ISO 25010

Software quality models


The ISO/IEC 25010 standard defines how we talk about software quality. Instead of treating “quality” as a fuzzy idea, it breaks it into eight characteristics that can be measured and designed for.

The Eight Characteristics

  1. Functional Suitability
    Does the software do what it’s supposed to? Are all required functions present, correct, and complete?

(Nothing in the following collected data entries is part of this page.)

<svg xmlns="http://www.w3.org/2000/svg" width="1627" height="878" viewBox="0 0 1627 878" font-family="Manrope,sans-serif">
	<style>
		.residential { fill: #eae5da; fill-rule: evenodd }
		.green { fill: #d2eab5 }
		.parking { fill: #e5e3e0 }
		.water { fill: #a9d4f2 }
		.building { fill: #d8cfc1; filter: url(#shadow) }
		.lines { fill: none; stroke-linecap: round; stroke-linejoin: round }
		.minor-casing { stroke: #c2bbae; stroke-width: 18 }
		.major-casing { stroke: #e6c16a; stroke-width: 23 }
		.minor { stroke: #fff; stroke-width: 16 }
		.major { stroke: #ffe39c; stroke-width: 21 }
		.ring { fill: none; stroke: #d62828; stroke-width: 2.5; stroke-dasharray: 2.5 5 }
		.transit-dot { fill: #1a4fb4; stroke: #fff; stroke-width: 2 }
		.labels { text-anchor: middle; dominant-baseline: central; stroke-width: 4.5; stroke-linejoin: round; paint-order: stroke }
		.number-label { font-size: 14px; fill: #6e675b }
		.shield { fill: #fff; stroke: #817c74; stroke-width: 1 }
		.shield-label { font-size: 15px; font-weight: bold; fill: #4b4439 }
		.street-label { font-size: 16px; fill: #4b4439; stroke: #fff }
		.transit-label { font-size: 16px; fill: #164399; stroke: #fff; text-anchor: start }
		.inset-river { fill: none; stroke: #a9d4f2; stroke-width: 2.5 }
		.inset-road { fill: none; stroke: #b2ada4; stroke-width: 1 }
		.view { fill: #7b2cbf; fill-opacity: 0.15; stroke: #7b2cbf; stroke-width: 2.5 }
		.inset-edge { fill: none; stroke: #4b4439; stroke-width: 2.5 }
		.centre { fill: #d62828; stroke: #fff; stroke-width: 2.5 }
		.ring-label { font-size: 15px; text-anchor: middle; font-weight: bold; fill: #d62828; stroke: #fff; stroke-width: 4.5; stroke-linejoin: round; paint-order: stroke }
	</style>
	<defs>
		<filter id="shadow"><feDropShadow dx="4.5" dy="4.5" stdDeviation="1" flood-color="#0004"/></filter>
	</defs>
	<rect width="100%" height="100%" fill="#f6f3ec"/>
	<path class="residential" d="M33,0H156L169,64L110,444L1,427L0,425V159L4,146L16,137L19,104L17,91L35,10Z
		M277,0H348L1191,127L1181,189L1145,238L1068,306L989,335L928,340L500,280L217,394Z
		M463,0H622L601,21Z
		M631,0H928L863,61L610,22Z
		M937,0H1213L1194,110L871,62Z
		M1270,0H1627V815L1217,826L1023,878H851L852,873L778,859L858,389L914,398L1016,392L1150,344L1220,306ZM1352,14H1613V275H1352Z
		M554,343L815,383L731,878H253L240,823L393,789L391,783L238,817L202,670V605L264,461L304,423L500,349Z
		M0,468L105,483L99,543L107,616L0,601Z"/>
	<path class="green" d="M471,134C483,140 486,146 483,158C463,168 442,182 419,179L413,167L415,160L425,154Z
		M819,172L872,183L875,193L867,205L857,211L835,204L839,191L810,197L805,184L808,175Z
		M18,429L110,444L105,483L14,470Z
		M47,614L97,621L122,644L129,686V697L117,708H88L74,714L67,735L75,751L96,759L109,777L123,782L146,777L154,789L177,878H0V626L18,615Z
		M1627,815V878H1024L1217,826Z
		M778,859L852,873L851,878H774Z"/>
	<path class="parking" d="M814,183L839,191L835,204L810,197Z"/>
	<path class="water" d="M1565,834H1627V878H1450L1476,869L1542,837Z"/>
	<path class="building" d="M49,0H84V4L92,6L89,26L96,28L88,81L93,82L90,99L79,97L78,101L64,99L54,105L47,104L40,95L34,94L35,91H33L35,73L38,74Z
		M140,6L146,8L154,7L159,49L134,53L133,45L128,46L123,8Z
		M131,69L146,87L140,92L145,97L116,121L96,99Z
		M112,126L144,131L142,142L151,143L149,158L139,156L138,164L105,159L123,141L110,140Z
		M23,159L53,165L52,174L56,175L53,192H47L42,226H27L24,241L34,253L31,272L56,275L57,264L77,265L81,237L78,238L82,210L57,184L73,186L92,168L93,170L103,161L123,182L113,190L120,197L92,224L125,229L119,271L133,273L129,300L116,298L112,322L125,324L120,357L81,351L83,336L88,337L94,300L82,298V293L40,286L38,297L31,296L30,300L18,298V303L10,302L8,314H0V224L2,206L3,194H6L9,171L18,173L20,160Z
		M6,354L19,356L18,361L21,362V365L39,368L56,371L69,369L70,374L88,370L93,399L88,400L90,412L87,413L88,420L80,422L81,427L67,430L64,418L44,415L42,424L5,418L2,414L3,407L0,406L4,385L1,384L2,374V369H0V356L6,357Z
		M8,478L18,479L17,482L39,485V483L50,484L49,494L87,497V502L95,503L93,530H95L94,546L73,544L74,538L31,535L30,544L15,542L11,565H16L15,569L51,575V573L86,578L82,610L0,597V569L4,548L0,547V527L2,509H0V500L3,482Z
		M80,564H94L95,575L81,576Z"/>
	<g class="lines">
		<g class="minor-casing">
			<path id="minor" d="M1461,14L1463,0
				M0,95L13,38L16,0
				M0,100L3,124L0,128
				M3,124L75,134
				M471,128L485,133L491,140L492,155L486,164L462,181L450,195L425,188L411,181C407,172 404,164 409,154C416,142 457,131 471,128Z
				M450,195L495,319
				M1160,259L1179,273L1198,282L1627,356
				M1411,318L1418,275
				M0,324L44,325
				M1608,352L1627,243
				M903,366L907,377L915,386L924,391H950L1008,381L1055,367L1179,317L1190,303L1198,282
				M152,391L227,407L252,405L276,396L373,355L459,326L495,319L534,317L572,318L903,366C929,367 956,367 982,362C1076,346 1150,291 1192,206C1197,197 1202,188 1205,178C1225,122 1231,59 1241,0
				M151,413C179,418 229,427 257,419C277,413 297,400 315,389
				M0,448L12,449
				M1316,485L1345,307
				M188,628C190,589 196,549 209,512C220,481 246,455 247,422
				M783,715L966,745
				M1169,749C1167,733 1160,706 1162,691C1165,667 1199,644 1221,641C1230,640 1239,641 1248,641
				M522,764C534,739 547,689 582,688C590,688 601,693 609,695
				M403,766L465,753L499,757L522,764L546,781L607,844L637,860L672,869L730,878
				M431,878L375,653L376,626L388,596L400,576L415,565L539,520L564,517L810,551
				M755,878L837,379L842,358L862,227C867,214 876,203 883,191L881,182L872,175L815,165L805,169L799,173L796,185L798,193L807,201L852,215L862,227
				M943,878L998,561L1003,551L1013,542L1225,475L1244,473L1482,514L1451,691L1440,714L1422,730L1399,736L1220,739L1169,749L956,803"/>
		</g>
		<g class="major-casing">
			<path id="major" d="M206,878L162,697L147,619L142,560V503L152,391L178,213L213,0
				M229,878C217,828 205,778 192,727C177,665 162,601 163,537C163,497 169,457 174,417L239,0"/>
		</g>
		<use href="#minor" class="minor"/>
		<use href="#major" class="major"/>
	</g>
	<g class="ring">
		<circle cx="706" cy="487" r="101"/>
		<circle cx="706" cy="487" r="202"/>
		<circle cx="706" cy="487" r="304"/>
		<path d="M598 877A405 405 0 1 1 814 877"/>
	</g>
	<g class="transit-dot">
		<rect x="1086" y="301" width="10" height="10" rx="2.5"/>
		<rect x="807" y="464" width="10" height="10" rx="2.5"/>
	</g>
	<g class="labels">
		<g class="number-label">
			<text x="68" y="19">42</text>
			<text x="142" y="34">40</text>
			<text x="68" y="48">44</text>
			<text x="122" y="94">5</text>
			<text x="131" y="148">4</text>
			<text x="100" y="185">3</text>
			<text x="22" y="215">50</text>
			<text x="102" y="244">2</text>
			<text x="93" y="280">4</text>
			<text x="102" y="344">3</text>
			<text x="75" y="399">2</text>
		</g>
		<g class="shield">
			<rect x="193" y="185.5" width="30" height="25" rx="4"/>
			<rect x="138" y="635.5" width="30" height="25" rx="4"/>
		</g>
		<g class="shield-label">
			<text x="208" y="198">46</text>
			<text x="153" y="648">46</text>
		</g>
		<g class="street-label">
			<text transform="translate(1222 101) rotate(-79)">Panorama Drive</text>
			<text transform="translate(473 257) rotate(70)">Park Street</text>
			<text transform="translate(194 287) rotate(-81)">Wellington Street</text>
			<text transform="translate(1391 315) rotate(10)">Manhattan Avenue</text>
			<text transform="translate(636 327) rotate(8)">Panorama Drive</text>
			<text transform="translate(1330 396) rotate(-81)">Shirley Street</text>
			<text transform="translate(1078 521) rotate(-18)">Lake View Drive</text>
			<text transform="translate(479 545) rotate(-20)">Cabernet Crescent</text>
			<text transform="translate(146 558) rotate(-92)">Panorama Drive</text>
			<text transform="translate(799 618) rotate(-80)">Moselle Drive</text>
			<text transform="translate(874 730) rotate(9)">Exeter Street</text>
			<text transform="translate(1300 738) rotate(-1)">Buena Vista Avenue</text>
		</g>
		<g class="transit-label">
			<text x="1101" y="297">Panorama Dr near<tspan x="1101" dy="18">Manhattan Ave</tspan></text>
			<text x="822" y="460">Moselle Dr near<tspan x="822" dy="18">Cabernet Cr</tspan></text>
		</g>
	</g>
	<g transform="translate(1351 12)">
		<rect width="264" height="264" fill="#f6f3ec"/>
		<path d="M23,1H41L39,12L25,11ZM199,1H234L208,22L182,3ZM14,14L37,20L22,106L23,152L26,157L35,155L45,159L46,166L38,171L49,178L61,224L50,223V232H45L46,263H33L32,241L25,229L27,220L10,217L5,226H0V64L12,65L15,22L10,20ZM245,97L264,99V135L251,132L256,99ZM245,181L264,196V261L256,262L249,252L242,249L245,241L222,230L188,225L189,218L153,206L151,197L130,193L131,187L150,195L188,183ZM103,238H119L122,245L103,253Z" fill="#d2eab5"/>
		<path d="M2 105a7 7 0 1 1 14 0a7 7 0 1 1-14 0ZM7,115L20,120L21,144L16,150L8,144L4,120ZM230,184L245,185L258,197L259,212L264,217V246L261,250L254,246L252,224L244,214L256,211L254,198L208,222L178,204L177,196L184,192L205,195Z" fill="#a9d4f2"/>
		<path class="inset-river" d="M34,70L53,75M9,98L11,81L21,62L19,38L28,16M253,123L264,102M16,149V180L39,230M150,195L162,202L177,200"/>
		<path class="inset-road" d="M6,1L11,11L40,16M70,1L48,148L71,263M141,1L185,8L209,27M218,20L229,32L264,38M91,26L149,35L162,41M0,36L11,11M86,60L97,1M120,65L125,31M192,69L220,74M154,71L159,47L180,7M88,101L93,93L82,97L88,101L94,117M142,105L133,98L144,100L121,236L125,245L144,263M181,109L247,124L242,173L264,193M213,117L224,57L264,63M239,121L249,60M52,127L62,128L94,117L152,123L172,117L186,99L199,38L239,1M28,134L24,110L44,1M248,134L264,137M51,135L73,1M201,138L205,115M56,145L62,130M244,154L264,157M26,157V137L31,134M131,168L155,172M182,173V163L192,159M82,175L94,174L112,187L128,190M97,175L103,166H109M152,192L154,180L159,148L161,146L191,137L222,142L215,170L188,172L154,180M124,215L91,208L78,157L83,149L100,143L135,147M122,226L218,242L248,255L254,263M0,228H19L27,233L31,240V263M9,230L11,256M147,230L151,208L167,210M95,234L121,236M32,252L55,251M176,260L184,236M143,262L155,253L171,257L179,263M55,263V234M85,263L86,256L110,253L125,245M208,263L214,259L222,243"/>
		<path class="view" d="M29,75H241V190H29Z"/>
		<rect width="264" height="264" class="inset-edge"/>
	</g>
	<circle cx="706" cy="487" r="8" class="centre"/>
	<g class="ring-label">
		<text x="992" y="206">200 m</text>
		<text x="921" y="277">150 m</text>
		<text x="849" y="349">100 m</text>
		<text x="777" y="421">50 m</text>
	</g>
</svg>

  2. Performance Efficiency
    How fast and resource-friendly is it? This covers response time, throughput, and memory/CPU usage.

  3. Compatibility
    Can the system work well with other systems? Does it run on different platforms or integrate smoothly with external services?

  4. Usability
    Is it easy for people to learn and use? Includes accessibility, consistency, and user satisfaction.

  5. Reliability
    How stable is it over time? Can it recover from crashes or keep running under stress?

  6. Security
    Does it protect data and resist attacks? Think authentication, authorization, encryption, and auditing.

  7. Maintainability
    How easy is it to change? Covers modularity, readability, testability, and how simple it is to fix bugs or add features.

  8. Portability
    Can it be deployed in different environments? From operating systems to cloud vs. on-premise.


Why It Matters

ISO 25010 gives software teams a shared language. Instead of saying “make it better”, stakeholders can be precise:

  • “We need performance efficiency under weak networks.”
  • “Accessibility falls under usability.”
  • “We must guarantee reliability for 24/7 uptime.”

By mapping goals to these categories, architects and developers can design systems that meet real expectations—not just technical guesses.


References:

  • International Organisation for Standardization. (2011). ISO/IEC 25010:2011 Systems and software engineering — Systems and software Quality Requirements and Evaluation (SQuaRE) — System and software quality models. ISO.